Copy the records exactly, every one of them.
** Data follows **
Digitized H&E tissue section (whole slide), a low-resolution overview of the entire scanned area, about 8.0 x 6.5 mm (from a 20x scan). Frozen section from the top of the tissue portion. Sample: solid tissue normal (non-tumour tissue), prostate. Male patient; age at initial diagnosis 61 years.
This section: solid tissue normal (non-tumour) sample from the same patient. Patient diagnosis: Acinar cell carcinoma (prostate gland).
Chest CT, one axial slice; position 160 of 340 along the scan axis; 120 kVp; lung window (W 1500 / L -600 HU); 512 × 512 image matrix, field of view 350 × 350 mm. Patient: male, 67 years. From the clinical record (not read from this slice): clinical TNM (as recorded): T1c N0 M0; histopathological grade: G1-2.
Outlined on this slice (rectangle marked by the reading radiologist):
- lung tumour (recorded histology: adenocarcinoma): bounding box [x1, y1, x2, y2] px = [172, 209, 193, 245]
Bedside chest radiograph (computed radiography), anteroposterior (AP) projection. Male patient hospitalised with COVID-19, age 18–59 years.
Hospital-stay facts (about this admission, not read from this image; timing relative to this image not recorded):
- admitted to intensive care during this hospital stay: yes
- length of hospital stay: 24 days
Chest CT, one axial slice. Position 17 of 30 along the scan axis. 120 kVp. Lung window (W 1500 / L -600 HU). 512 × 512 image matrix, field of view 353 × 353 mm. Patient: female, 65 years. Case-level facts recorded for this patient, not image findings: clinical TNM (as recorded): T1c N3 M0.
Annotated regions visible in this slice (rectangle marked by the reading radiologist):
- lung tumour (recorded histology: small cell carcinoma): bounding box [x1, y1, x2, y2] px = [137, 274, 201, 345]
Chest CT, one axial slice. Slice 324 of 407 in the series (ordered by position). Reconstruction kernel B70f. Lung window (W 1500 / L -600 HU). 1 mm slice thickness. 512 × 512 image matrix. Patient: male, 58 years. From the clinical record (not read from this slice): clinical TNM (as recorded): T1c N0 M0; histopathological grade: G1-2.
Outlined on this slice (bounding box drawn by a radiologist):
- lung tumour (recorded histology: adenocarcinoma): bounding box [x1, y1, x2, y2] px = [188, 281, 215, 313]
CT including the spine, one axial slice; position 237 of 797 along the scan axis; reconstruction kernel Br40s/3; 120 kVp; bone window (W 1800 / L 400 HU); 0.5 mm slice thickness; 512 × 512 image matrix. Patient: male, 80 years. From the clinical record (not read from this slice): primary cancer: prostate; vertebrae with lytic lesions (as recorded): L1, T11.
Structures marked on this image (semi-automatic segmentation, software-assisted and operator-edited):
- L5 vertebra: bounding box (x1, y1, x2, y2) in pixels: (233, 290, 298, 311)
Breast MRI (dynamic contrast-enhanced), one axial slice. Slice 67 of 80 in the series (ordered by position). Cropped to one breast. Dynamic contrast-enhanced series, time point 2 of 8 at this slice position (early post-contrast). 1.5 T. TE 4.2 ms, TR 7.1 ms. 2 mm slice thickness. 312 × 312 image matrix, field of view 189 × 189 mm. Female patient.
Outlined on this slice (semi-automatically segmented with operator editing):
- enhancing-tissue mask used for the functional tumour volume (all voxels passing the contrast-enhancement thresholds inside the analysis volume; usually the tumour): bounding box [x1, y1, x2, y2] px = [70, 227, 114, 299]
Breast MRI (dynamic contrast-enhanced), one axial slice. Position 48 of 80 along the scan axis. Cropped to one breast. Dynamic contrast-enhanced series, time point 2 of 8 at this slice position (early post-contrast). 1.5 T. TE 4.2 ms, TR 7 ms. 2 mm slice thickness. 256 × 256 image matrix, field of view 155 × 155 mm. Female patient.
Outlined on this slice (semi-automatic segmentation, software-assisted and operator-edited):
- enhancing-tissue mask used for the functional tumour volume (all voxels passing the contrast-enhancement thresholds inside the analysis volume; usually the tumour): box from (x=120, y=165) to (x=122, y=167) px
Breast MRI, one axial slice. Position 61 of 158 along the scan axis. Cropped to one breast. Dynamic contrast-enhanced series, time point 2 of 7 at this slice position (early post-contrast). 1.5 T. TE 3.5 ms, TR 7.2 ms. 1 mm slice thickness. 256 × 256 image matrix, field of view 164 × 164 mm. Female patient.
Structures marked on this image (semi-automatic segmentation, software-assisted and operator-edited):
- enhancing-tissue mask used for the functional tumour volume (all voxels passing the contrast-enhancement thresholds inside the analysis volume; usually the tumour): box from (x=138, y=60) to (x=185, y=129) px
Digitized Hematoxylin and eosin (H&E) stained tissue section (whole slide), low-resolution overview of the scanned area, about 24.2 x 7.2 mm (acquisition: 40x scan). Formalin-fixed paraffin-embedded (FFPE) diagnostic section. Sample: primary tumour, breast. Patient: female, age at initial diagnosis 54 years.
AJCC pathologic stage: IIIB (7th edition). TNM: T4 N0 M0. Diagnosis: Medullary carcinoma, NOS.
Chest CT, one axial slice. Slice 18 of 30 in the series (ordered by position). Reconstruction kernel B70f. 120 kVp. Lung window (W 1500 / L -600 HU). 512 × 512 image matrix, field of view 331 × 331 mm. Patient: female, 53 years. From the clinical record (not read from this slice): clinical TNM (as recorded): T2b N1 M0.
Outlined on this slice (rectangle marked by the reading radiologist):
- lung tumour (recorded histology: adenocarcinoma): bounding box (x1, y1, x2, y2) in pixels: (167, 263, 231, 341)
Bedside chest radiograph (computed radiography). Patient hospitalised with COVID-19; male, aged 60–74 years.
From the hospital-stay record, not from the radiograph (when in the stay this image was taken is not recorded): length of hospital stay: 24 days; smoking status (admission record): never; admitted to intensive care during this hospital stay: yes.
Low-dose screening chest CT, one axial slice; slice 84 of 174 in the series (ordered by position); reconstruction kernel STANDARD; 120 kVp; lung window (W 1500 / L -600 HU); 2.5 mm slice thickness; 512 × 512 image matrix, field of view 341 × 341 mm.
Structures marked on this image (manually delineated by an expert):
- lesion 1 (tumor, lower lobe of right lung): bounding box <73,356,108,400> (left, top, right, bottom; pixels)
** End of Data **
▶ [Exercise solution]
Digitized H&E tissue section (whole slide), a low-resolution overview of the entire scanned area, about 8.0 x 6.5 mm (from a 20x scan). Frozen section from the top of the tissue portion. Sample: solid tissue normal (non-tumour tissue), prostate. Male patient; age at initial diagnosis 61 years.
This section: solid tissue normal (non-tumour) sample from the same patient. Patient diagnosis: Acinar cell carcinoma (prostate gland).
Chest CT, one axial slice; position 160 of 340 along the scan axis; 120 kVp; lung window (W 1500 / L -600 HU); 512 × 512 image matrix, field of view 350 × 350 mm. Patient: male, 67 years. From the clinical record (not read from this slice): clinical TNM (as recorded): T1c N0 M0; histopathological grade: G1-2.
Outlined on this slice (rectangle marked by the reading radiologist):
- lung tumour (recorded histology: adenocarcinoma): bounding box [x1, y1, x2, y2] px = [172, 209, 193, 245]
Bedside chest radiograph (computed radiography), anteroposterior (AP) projection. Male patient hospitalised with COVID-19, age 18–59 years.
Hospital-stay facts (about this admission, not read from this image; timing relative to this image not recorded):
- admitted to intensive care during this hospital stay: yes
- length of hospital stay: 24 days
Chest CT, one axial slice. Position 17 of 30 along the scan axis. 120 kVp. Lung window (W 1500 / L -600 HU). 512 × 512 image matrix, field of view 353 × 353 mm. Patient: female, 65 years. Case-level facts recorded for this patient, not image findings: clinical TNM (as recorded): T1c N3 M0.
Annotated regions visible in this slice (rectangle marked by the reading radiologist):
- lung tumour (recorded histology: small cell carcinoma): bounding box [x1, y1, x2, y2] px = [137, 274, 201, 345]
Chest CT, one axial slice. Slice 324 of 407 in the series (ordered by position). Reconstruction kernel B70f. Lung window (W 1500 / L -600 HU). 1 mm slice thickness. 512 × 512 image matrix. Patient: male, 58 years. From the clinical record (not read from this slice): clinical TNM (as recorded): T1c N0 M0; histopathological grade: G1-2.
Outlined on this slice (bounding box drawn by a radiologist):
- lung tumour (recorded histology: adenocarcinoma): bounding box [x1, y1, x2, y2] px = [188, 281, 215, 313]
CT including the spine, one axial slice; position 237 of 797 along the scan axis; reconstruction kernel Br40s/3; 120 kVp; bone window (W 1800 / L 400 HU); 0.5 mm slice thickness; 512 × 512 image matrix. Patient: male, 80 years. From the clinical record (not read from this slice): primary cancer: prostate; vertebrae with lytic lesions (as recorded): L1, T11.
Structures marked on this image (semi-automatic segmentation, software-assisted and operator-edited):
- L5 vertebra: bounding box (x1, y1, x2, y2) in pixels: (233, 290, 298, 311)
Breast MRI (dynamic contrast-enhanced), one axial slice. Slice 67 of 80 in the series (ordered by position). Cropped to one breast. Dynamic contrast-enhanced series, time point 2 of 8 at this slice position (early post-contrast). 1.5 T. TE 4.2 ms, TR 7.1 ms. 2 mm slice thickness. 312 × 312 image matrix, field of view 189 × 189 mm. Female patient.
Outlined on this slice (semi-automatically segmented with operator editing):
- enhancing-tissue mask used for the functional tumour volume (all voxels passing the contrast-enhancement thresholds inside the analysis volume; usually the tumour): bounding box [x1, y1, x2, y2] px = [70, 227, 114, 299]
Breast MRI (dynamic contrast-enhanced), one axial slice. Position 48 of 80 along the scan axis. Cropped to one breast. Dynamic contrast-enhanced series, time point 2 of 8 at this slice position (early post-contrast). 1.5 T. TE 4.2 ms, TR 7 ms. 2 mm slice thickness. 256 × 256 image matrix, field of view 155 × 155 mm. Female patient.
Outlined on this slice (semi-automatic segmentation, software-assisted and operator-edited):
- enhancing-tissue mask used for the functional tumour volume (all voxels passing the contrast-enhancement thresholds inside the analysis volume; usually the tumour): box from (x=120, y=165) to (x=122, y=167) px
Breast MRI, one axial slice. Position 61 of 158 along the scan axis. Cropped to one breast. Dynamic contrast-enhanced series, time point 2 of 7 at this slice position (early post-contrast). 1.5 T. TE 3.5 ms, TR 7.2 ms. 1 mm slice thickness. 256 × 256 image matrix, field of view 164 × 164 mm. Female patient.
Structures marked on this image (semi-automatic segmentation, software-assisted and operator-edited):
- enhancing-tissue mask used for the functional tumour volume (all voxels passing the contrast-enhancement thresholds inside the analysis volume; usually the tumour): box from (x=138, y=60) to (x=185, y=129) px
Digitized Hematoxylin and eosin (H&E) stained tissue section (whole slide), low-resolution overview of the scanned area, about 24.2 x 7.2 mm (acquisition: 40x scan). Formalin-fixed paraffin-embedded (FFPE) diagnostic section. Sample: primary tumour, breast. Patient: female, age at initial diagnosis 54 years.
AJCC pathologic stage: IIIB (7th edition). TNM: T4 N0 M0. Diagnosis: Medullary carcinoma, NOS.
Chest CT, one axial slice. Slice 18 of 30 in the series (ordered by position). Reconstruction kernel B70f. 120 kVp. Lung window (W 1500 / L -600 HU). 512 × 512 image matrix, field of view 331 × 331 mm. Patient: female, 53 years. From the clinical record (not read from this slice): clinical TNM (as recorded): T2b N1 M0.
Outlined on this slice (rectangle marked by the reading radiologist):
- lung tumour (recorded histology: adenocarcinoma): bounding box (x1, y1, x2, y2) in pixels: (167, 263, 231, 341)
Bedside chest radiograph (computed radiography). Patient hospitalised with COVID-19; male, aged 60–74 years.
From the hospital-stay record, not from the radiograph (when in the stay this image was taken is not recorded): length of hospital stay: 24 days; smoking status (admission record): never; admitted to intensive care during this hospital stay: yes.
Low-dose screening chest CT, one axial slice; slice 84 of 174 in the series (ordered by position); reconstruction kernel STANDARD; 120 kVp; lung window (W 1500 / L -600 HU); 2.5 mm slice thickness; 512 × 512 image matrix, field of view 341 × 341 mm.
Structures marked on this image (manually delineated by an expert):
- lesion 1 (tumor, lower lobe of right lung): bounding box <73,356,108,400> (left, top, right, bottom; pixels)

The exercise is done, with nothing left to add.